[Stored records]
^^^^^^^^

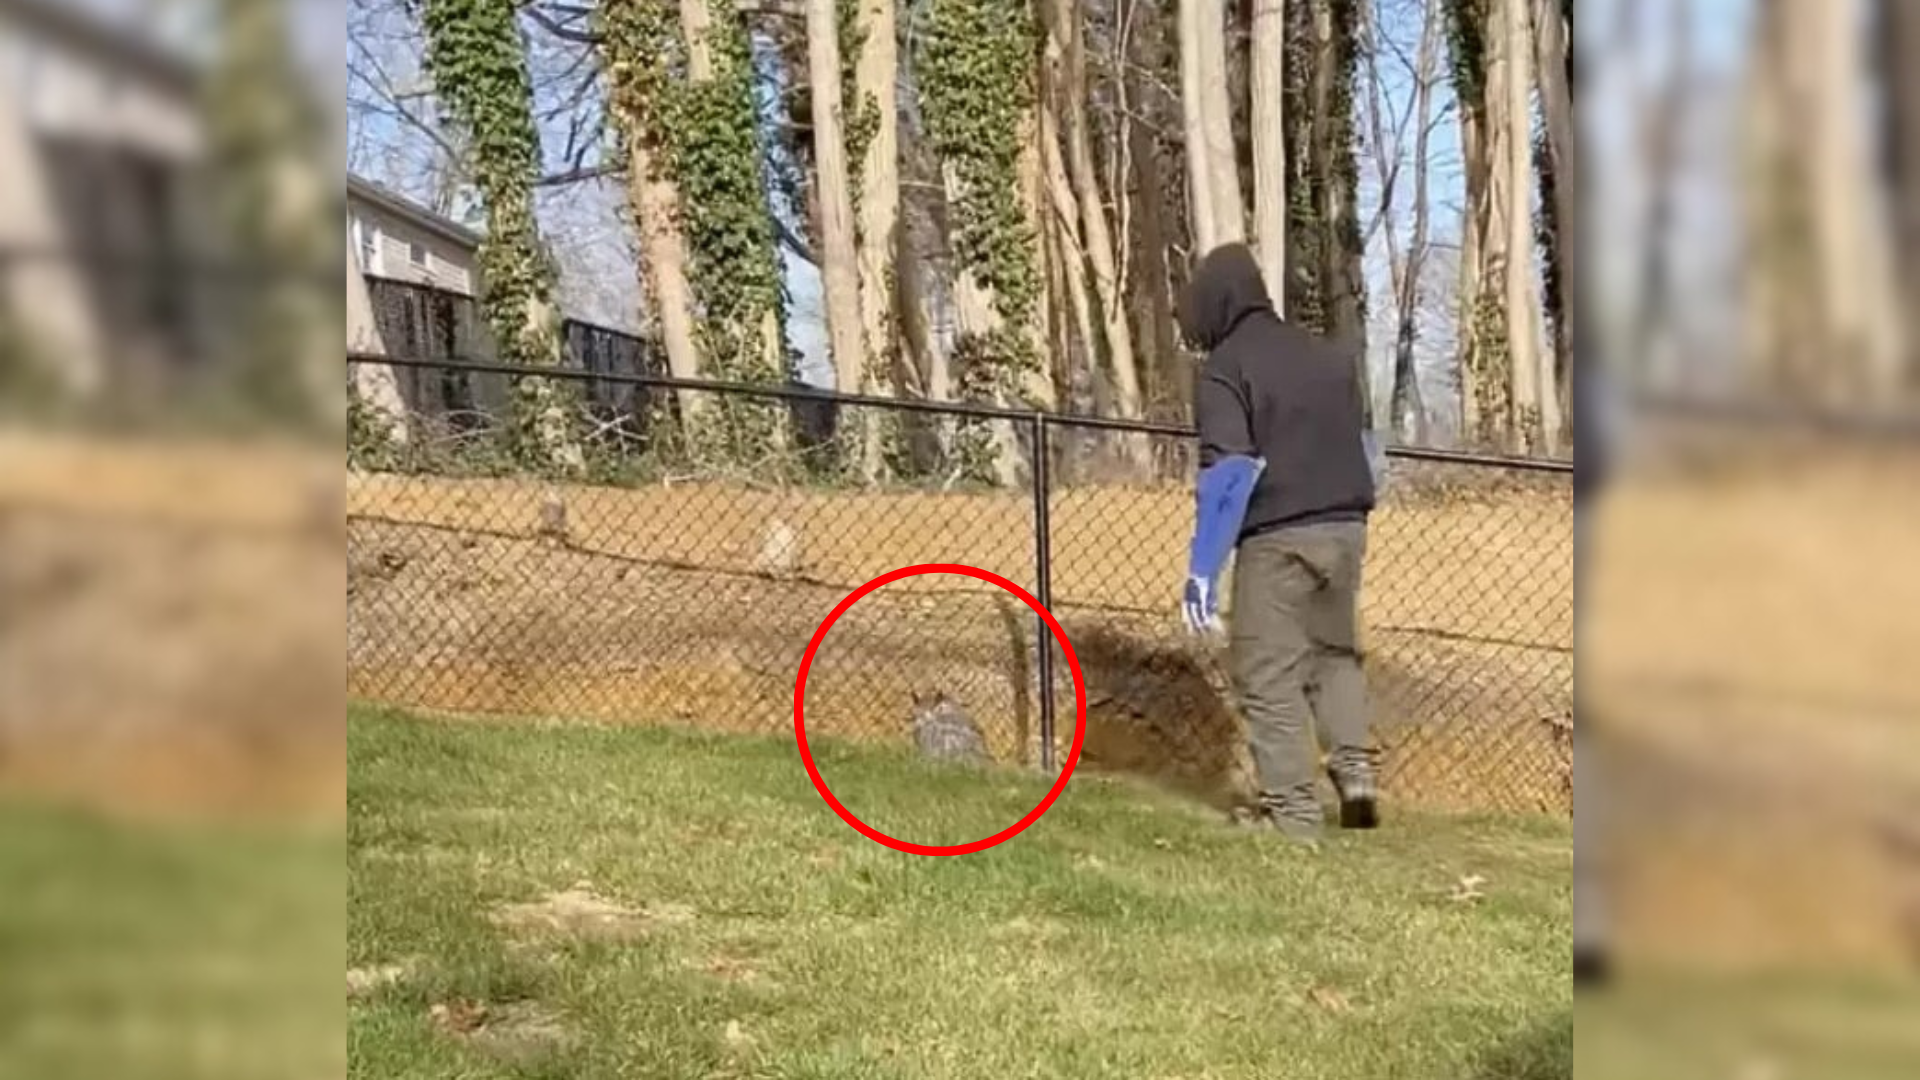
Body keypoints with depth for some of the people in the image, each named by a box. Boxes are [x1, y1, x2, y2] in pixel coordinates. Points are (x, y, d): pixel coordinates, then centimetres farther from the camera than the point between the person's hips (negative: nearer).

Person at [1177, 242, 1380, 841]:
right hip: (1345, 531, 7)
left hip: (1276, 540, -6)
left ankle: (1294, 811, -2)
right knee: (1336, 652, 24)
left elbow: (1228, 470, -15)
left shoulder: (1226, 367, -5)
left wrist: (1202, 570, -16)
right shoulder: (1331, 356, 15)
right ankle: (1354, 769, 10)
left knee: (1270, 678, 0)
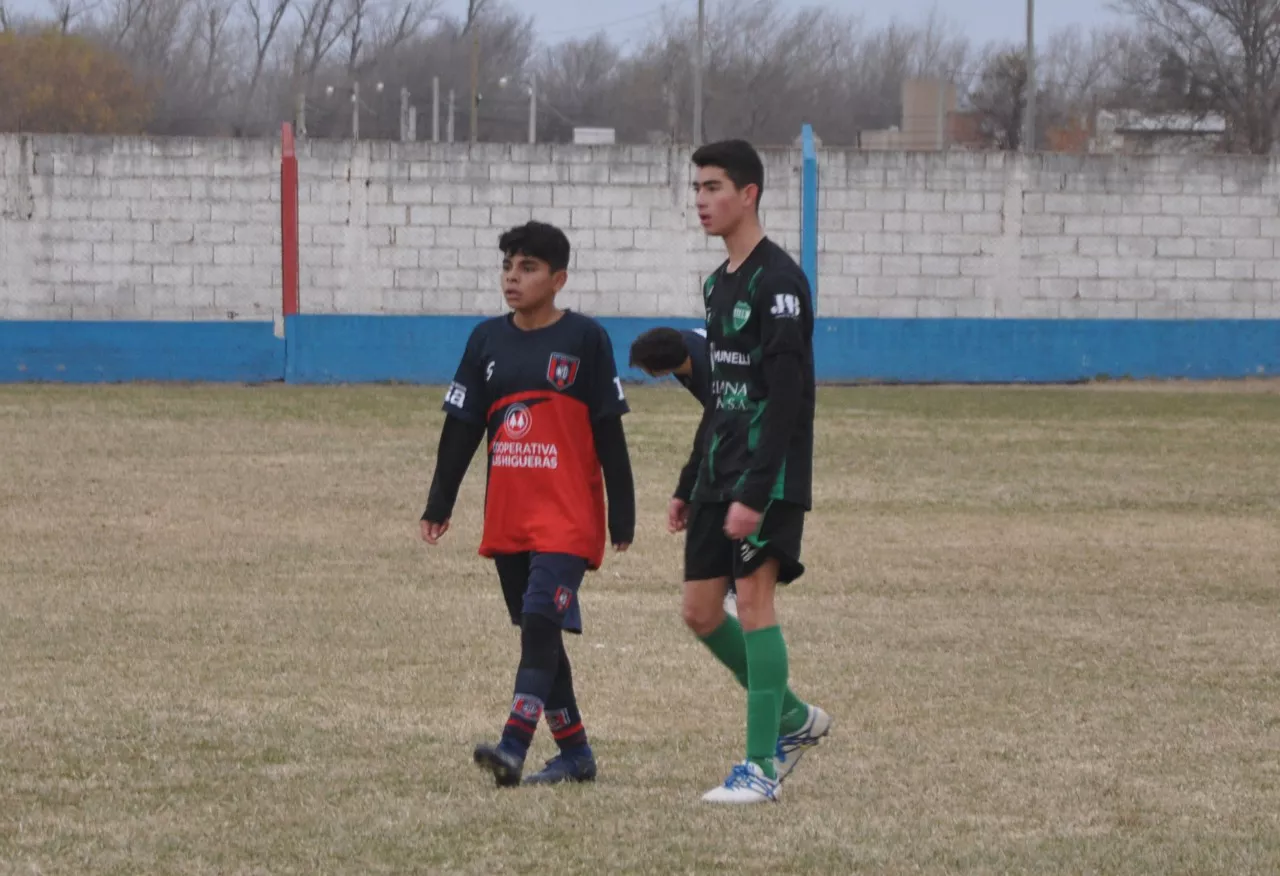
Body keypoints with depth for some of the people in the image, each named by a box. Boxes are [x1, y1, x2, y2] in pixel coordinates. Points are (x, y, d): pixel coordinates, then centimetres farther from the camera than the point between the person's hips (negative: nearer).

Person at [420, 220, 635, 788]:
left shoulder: (585, 339, -3)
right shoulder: (487, 340, 9)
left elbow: (609, 435, -2)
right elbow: (461, 428, 12)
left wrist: (622, 516, -3)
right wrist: (439, 504, 8)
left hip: (568, 517, -6)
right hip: (508, 517, 6)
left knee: (541, 622, -17)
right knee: (538, 634, 9)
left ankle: (513, 747, -26)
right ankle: (575, 753, 18)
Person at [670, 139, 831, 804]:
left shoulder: (778, 281, -12)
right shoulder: (719, 284, 16)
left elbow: (786, 395, -19)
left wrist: (754, 493, -24)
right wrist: (689, 487, 21)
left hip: (768, 476, -9)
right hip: (719, 474, 9)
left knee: (754, 600, -10)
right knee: (700, 610, 8)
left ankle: (761, 766, -7)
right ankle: (793, 717, 24)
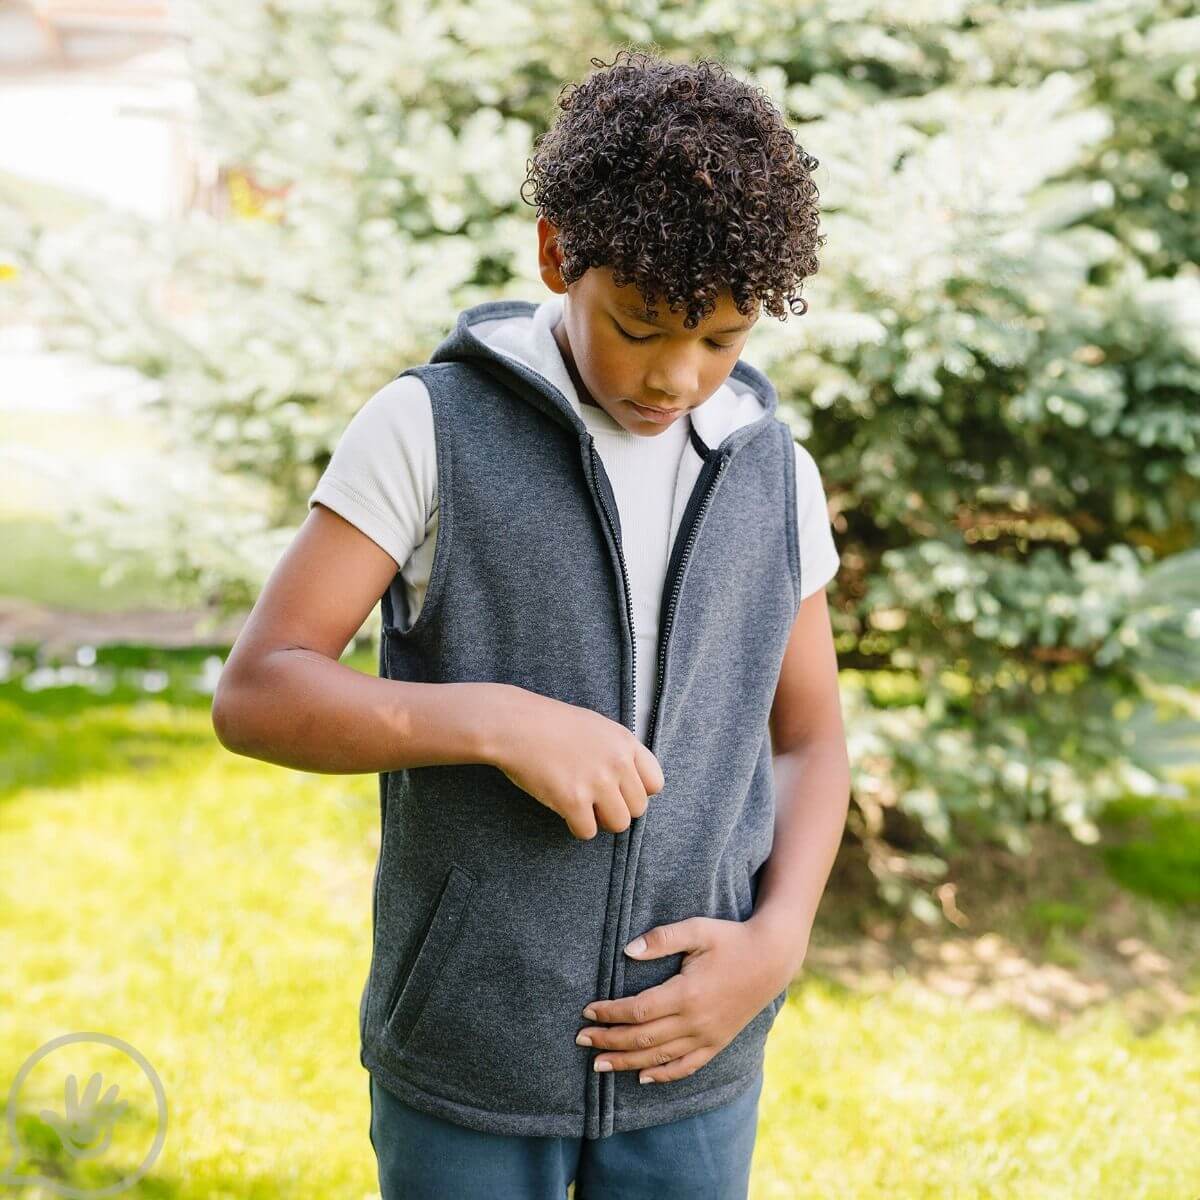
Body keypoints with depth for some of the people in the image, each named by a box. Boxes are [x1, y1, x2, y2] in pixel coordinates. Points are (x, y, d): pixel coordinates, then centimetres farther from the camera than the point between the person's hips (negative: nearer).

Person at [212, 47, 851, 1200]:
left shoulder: (773, 471, 0)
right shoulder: (429, 428, -11)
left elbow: (808, 740, 8)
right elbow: (256, 696, -14)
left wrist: (776, 943, -9)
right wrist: (500, 723, -28)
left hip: (688, 1050, 3)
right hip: (470, 1051, -3)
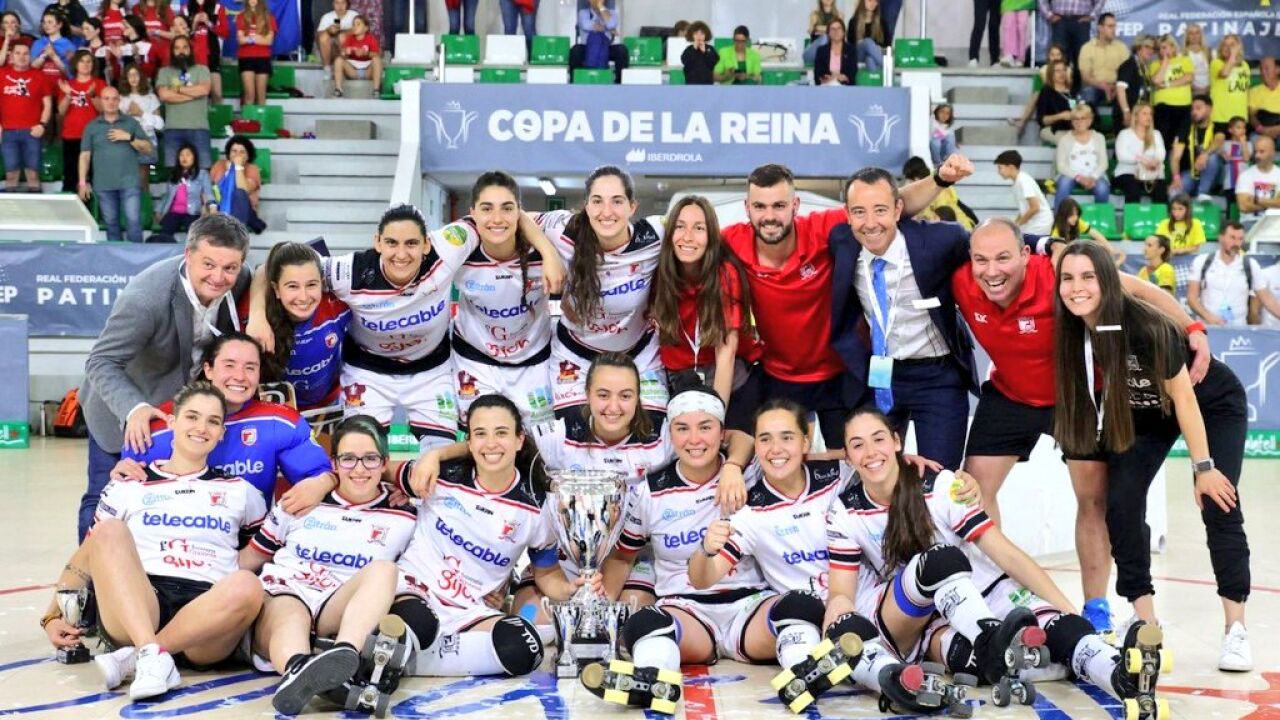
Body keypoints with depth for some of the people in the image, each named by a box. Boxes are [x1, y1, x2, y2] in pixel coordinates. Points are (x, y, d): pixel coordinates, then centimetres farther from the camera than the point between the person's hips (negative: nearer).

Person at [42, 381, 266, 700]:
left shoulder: (240, 492, 22)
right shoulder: (129, 488, 20)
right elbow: (86, 556, 18)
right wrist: (54, 615, 8)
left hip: (207, 615, 0)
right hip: (129, 616, 0)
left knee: (247, 585, -33)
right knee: (110, 530, -26)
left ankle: (131, 660, -27)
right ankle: (152, 656, -41)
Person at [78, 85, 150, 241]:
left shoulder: (131, 123, 9)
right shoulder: (92, 126, 10)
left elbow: (147, 148, 6)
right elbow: (85, 155, 8)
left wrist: (129, 137, -9)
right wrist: (83, 182, 2)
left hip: (129, 183, -1)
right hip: (103, 185, 1)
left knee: (133, 221, -11)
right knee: (111, 223, 6)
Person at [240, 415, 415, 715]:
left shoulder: (403, 518, 16)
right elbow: (250, 559, 21)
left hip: (340, 613, 0)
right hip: (281, 597, 0)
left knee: (382, 569, -29)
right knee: (290, 616, -36)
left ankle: (345, 655, -57)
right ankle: (297, 672, -73)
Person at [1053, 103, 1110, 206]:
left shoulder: (1098, 137, 13)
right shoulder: (1065, 139, 6)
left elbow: (1103, 163, 5)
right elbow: (1061, 165, -3)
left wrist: (1093, 178, -15)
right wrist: (1078, 177, -19)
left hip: (1094, 176, 1)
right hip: (1071, 175, -1)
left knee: (1103, 188, -31)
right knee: (1064, 183, -35)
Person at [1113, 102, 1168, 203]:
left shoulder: (1156, 134, 21)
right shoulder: (1125, 134, 8)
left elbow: (1161, 153, 3)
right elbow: (1122, 155, -9)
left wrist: (1156, 162, -22)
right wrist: (1140, 159, -27)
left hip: (1151, 175, 3)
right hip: (1128, 173, -3)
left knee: (1161, 189, -29)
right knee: (1133, 188, -36)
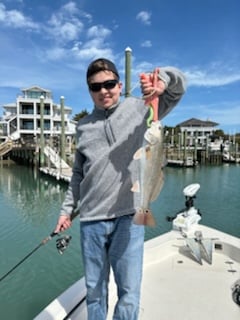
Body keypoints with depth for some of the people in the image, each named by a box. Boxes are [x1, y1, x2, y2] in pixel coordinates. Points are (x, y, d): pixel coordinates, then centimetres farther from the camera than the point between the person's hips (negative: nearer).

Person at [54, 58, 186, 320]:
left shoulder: (137, 108, 3)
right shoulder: (83, 127, 11)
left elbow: (178, 86, 3)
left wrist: (162, 80, -20)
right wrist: (67, 209, 14)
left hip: (128, 216, -2)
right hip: (90, 220, 3)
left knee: (129, 294, 3)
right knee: (94, 291, 15)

^^^^^^^^

What is being asked
Gather every line in the data above that contains the word "ankle", and copy each one as it appears.

Answer section
left ankle: (1294, 811, -2)
right ankle: (1354, 769, 10)
left ankle: (513, 747, -26)
right ankle: (575, 753, 18)
left ankle: (761, 766, -7)
right ankle: (793, 717, 24)
left ankle: (131, 660, -27)
right ankle: (152, 656, -41)
left ankle: (345, 655, -57)
right ankle: (297, 672, -73)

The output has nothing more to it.